Professor Daphna Oyserman teaching a course on Prevention Research, February 2005
What is the aim of prevention? Preventive interventions aim to promote well-being while reducing risk of a variety of negative life outcomes, with particular focus on mental health. Signs of well-being include life satisfaction, appropriate achievement of developmental milestones (such as developing social skills, completing school) and attainment of normative adult social functioning (establishment of a family, community engagement, career attainment, financial security). Signs of mental health problems include symptoms of anxiety or depression. For children and youth, these signs include ‘acting out,’ ‘externalizing,’ or ‘deviant/delinquent’ behavior, and for older teens and adults these signs include substance abuse, diagnosed psychiatric disorders, and self-report or observation of difficulties in community functioning. Interventions can be universal (promoting well-being and reducing risk for all), selected (promoting well-being and reducing risk for sub-groups already at risk), or indicated (promoting well-being and reducing risk for sub-groups already exhibiting some signs of problematic outcomes).
What is prevention research? Prevention researchers work on: (1) developing testable process models pointing to factors that if manipulated, can promote well-being and reduce risk, (2) developing interventions targeted at those points in the process model where change is possible. Prevention research combines an interest in basic topics in psychology and sociology with an interest in creating change.
Basic social psychological processes (e.g., situational influences on attitudes, cognition, judgment, stereotyping, self-concept and identity) and developmental psychological processes (e.g. family processes and life transitions; social, cognitive, and emotional development; developmental psychopathology) can be studied both in traditional experimental or correlational designs and in field experiments with the goal of developing a process model of antecedents of well-being (or problematic outcomes) which can be translated into a testable intervention aimed at promoting well-being and reducing likelihood of problematic outcomes (e.g. depression, school failure).
In the same way, basic sociological processes (e.g. social structure, social institutions, social categories and their consequences for social disparities in health, well-being and other life outcomes) can be studied with a goal of either developing process models of antecedents of well-being and mental illness, or of developing testable interventions to promote well-being and reduce risk.

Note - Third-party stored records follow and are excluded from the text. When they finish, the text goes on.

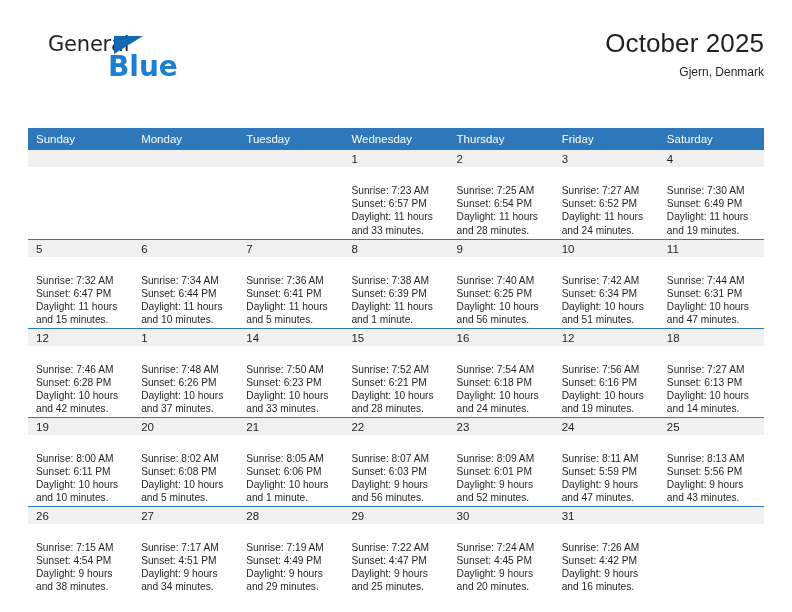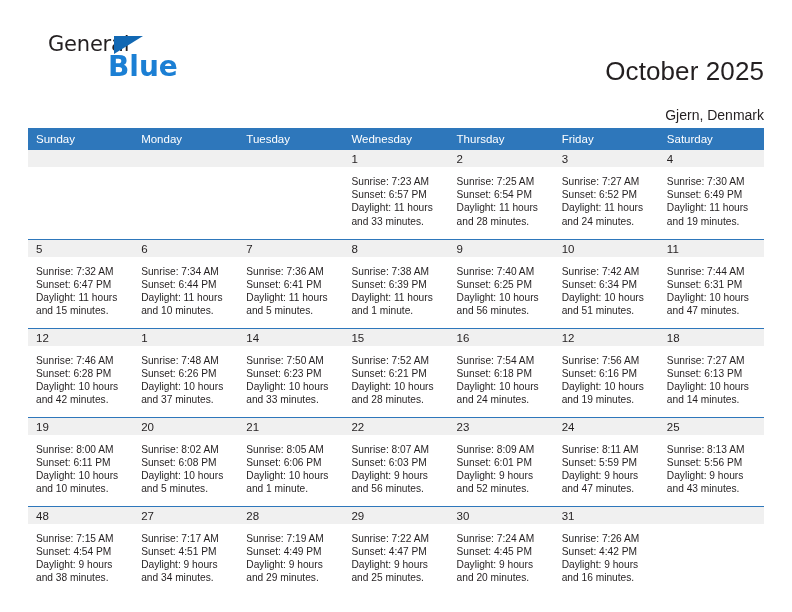--- a/index.html
+++ b/index.html
@@ -81,7 +81,6 @@
     color: #231f20;
     line-height: 1.2;
     letter-spacing: 0.1px;
-    margin-top: 28px;
   }
   .cal-subtitle {
     margin-top: 20px;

What is the current training opportunity? NIMH has funded the Michigan Prevention Research Training Program to train future prevention researchers who will become conversant in structural, socio-cultural and racial factors influencing well-being and mental health and will become able to translate basic science into testable interventions, programs and policies aimed at promoting well-being and reducing problems across the lifespan. Trainees will obtain a doctoral degree in Social Psychology, Developmental Psychology, Sociology, or the Joint Program in Social Work and the Social Sciences with a focus on prevention. During the course of training, students will have the opportunity to develop and test their own theories about antecedents of well-being (or problem behaviors).
In addition to completing required coursework toward a doctoral degree, major elements of the training program are a 4-semester training seminar sequence and a two-year prevention research apprenticeship with a faculty member. As part of the training program, students will develop a publishable prevention research study and learn to write grant applications. Training support will be provided for 4 academic years for each trainee, with the academic fifth year funded through a teaching requirement.